— TASK MATERIAL —
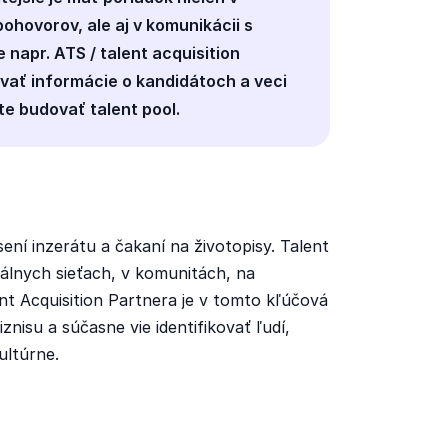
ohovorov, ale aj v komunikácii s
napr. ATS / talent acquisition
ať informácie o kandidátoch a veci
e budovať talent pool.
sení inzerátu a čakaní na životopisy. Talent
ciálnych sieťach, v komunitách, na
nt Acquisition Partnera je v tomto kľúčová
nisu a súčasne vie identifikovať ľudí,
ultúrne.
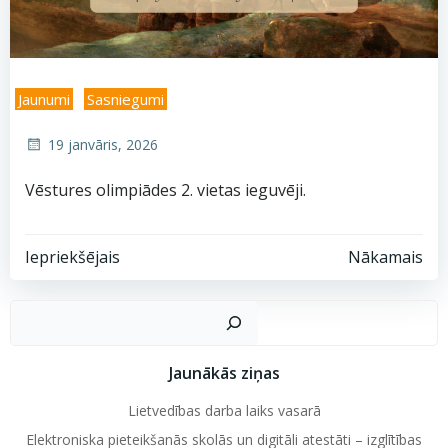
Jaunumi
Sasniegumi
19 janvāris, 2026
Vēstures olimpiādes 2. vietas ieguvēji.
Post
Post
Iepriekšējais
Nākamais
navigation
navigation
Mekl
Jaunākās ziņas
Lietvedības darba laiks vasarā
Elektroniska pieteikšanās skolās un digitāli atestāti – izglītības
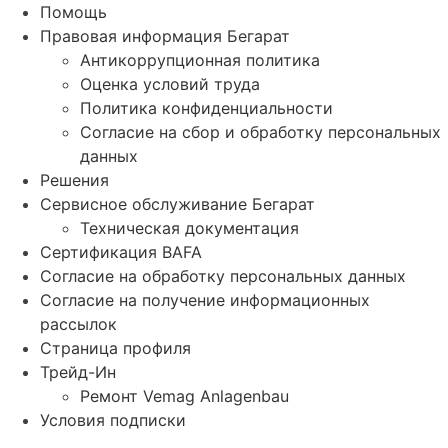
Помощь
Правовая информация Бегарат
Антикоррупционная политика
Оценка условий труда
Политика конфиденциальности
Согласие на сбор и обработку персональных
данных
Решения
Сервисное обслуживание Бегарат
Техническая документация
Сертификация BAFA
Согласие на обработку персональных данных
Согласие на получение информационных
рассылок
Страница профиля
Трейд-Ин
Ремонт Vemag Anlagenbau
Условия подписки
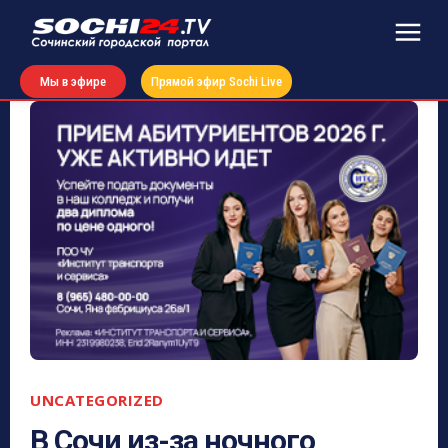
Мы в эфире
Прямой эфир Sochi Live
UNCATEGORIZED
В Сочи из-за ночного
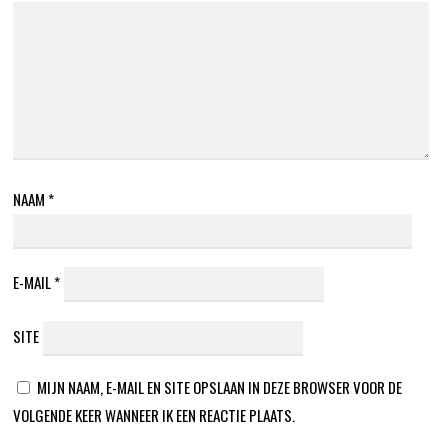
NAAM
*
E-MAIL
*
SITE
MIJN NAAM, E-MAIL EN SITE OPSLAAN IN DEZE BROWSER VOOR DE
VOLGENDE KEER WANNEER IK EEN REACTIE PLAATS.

* * *

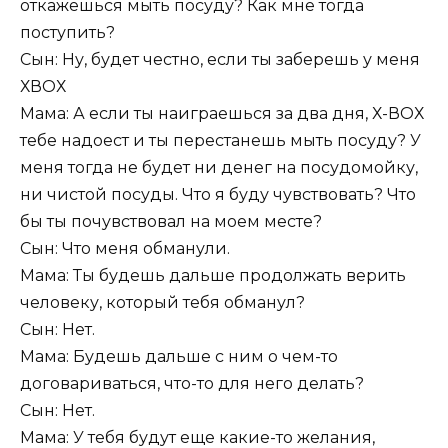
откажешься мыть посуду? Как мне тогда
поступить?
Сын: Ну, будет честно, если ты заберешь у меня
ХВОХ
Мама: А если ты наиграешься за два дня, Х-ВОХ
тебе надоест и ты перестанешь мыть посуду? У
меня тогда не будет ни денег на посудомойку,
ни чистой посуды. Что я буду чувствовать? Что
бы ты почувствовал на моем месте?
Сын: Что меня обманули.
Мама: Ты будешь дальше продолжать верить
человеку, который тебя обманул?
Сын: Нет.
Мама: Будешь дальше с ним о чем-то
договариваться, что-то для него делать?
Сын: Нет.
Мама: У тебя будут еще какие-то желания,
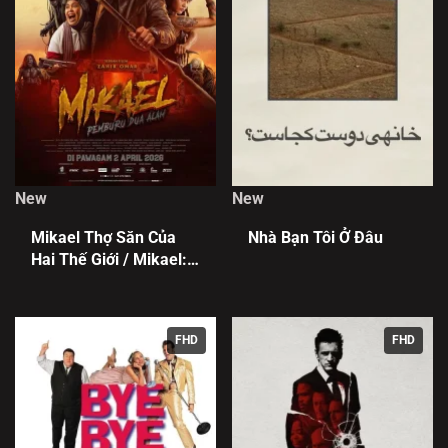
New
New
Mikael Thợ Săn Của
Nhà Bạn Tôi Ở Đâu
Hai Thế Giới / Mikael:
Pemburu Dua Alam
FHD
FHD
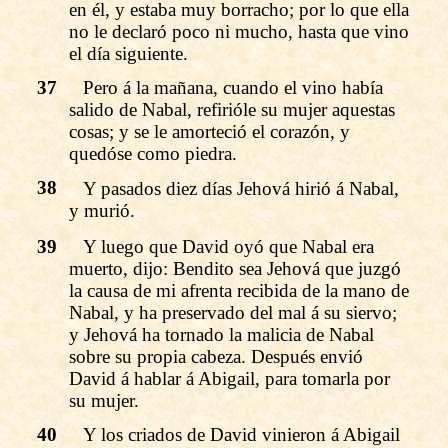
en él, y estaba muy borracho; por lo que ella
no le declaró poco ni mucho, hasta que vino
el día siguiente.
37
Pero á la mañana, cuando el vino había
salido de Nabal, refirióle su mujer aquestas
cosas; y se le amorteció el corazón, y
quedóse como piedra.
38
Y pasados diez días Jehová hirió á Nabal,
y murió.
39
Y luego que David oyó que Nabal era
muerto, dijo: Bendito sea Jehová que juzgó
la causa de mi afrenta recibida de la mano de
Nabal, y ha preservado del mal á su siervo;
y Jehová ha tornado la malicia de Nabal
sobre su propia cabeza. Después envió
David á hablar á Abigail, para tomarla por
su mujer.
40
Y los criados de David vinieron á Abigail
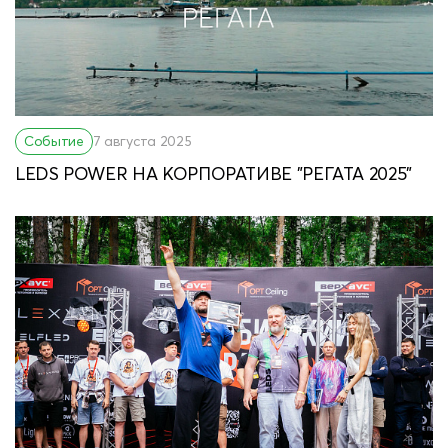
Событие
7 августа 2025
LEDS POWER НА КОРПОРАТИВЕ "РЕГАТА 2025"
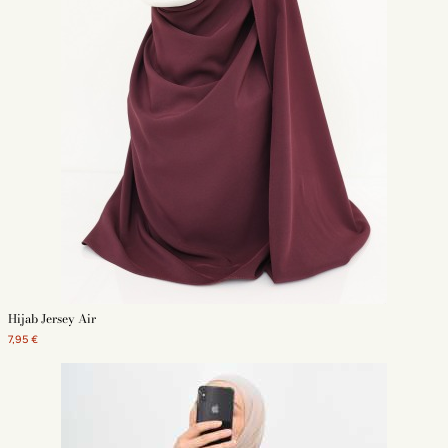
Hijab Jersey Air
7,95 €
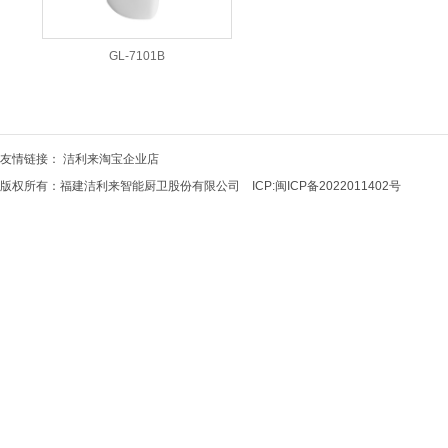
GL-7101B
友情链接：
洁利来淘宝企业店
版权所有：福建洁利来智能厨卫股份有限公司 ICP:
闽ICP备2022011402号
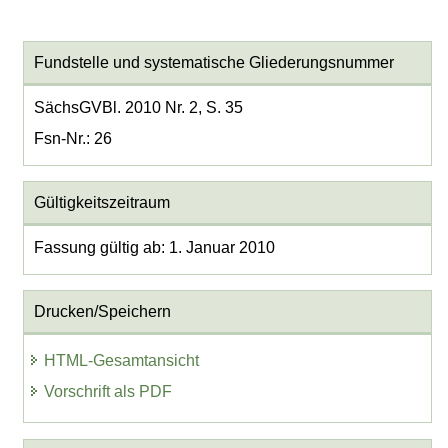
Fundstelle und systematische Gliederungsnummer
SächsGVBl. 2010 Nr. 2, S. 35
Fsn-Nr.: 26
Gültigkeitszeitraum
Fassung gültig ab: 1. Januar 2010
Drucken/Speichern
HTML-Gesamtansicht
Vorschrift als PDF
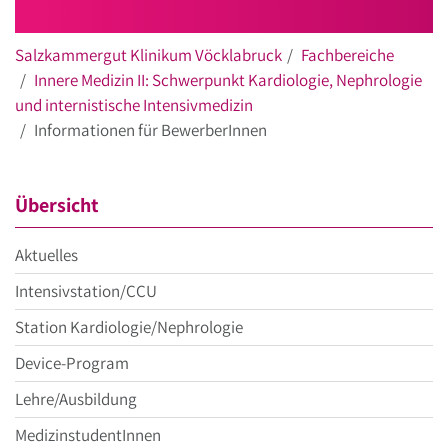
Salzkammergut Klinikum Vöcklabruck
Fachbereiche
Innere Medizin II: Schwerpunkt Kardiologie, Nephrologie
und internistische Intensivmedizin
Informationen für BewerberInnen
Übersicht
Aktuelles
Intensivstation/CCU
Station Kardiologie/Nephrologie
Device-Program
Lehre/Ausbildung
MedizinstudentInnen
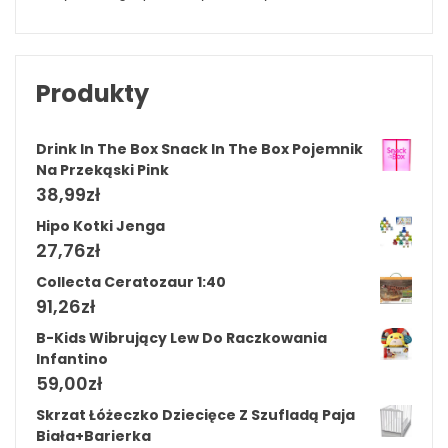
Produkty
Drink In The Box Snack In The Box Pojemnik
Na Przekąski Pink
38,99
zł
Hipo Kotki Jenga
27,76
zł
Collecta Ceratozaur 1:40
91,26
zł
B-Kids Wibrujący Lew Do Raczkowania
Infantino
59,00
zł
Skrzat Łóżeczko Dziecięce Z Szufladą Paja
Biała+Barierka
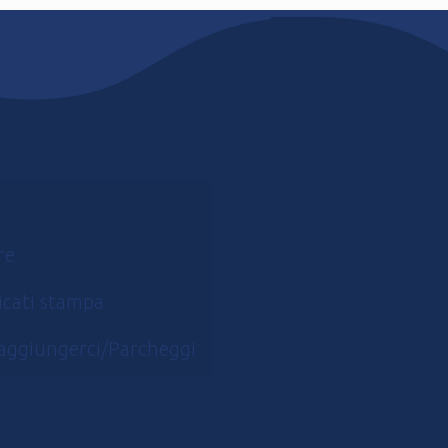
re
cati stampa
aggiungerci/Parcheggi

— PROBLEM —
Copy word for word the span of the records above that begins at the line with "Nabal, y ha preservado del mal á su siervo;" and ends at the line with "aggiungerci/Parcheggi", including those two lines but not the pictures.

— ANSWER TO THIS TASK —
Nabal, y ha preservado del mal á su siervo;
y Jehová ha tornado la malicia de Nabal
sobre su propia cabeza. Después envió
David á hablar á Abigail, para tomarla por
su mujer.
40
Y los criados de David vinieron á Abigail
Событие
7 августа 2025
LEDS POWER НА КОРПОРАТИВЕ "РЕГАТА 2025"
Hijab Jersey Air
7,95 €
GL-7101B
友情链接：
洁利来淘宝企业店
版权所有：福建洁利来智能厨卫股份有限公司 ICP:
闽ICP备2022011402号
Fundstelle und systematische Gliederungsnummer
SächsGVBl. 2010 Nr. 2, S. 35
Fsn-Nr.: 26
Gültigkeitszeitraum
Fassung gültig ab: 1. Januar 2010
Drucken/Speichern
HTML-Gesamtansicht
Vorschrift als PDF
Salzkammergut Klinikum Vöcklabruck
Fachbereiche
Innere Medizin II: Schwerpunkt Kardiologie, Nephrologie
und internistische Intensivmedizin
Informationen für BewerberInnen
Übersicht
Aktuelles
Intensivstation/CCU
Station Kardiologie/Nephrologie
Device-Program
Lehre/Ausbildung
MedizinstudentInnen
Produkty
Drink In The Box Snack In The Box Pojemnik
Na Przekąski Pink
38,99
zł
Hipo Kotki Jenga
27,76
zł
Collecta Ceratozaur 1:40
91,26
zł
B-Kids Wibrujący Lew Do Raczkowania
Infantino
59,00
zł
Skrzat Łóżeczko Dziecięce Z Szufladą Paja
Biała+Barierka
re
cati stampa
aggiungerci/Parcheggi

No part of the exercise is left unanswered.